Typically, in years gone by, most of us viewed sellers as being ‘coin operated’ – their biggest driver was their pay packet. Now, sellers are also considering non-monetary factors such as manager and leadership quality, employee experience and culture, and professional development 

Robert Lesser, Director (Advisory), Gartner

Do this now:

  • How can you make work easier for your team? Automate everything that can be automated. Set up sales sequences to simplify manual work. This will also free up more selling time for reps
  • Move from a purely numbers-driven culture to one that has sales team happiness also factored in — happier sales teams perform better on all metrics
  • Equip reps with the right tools and technology for virtual sales. Coach them walk them through the new way of doing things

Takeaways

Data-driven digital selling is here and isn’t going anywhere soon. 

In its Future of Sales report, Gartner envisions that by 2025, 8 out of 10 B2B sales interactions between suppliers and buyers will occur in digital channels. 

It also predicts that by 2025, 60% of B2B sales organizations will transition from experience- and intuition-based selling to data-driven selling.

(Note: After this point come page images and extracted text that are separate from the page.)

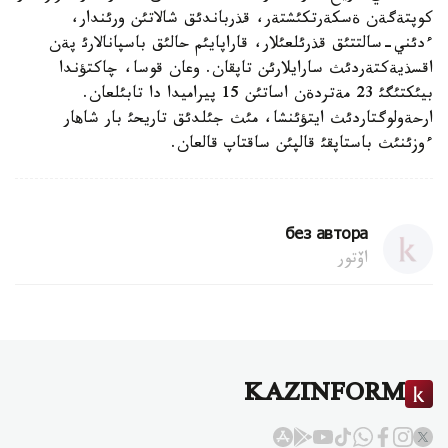
كوپتةگةن ةسكةرتكئشتةر، قذرباندئق شالاتئن ورئندار،
ءدئني-سالتتئق قذرئلعئلار، قاراپايئم حالئق باسپانالارئ پةن
اقسذيةكتةردئث سارايلارئن تاپقان. وعان قوسا، چاكتؤندا
بيئكتئگئ 23 مةتردةن اساتئن 15 پيراميدا دا تابئلعان.
ارحةولوگتاردئث ايتؤئنشا، مئث جئلدئق تاريحئ بار شاهار
ءوزئنئث باستاپقئ قالپئن ساقتاپ قالعان.
без автора
اۆتور
KAZINFORM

This being the case, the sales trends are going to include not just selling, but also a dash of data analysis and interpretation.

Do this now:

  • Keep the number of tools minimal. Go for an all-in-one, unified tech stack
  • Expand your offerings across channels to ensure you reach the most number of customers
  • Explore digital sales rooms to personalize content and have context-driven conversations
  • Experiment with AI-driven selling for tasks like lead prioritization and next-best action
  • Ensure sales happiness is high and leverage technology to improve job quality (for instance, automating mundane and repetitive tasks)

The traditional field sales role has already shifted into hybrid mode, and sellers need to learn new tactics and keep swimming with the tide of technology to stay on top.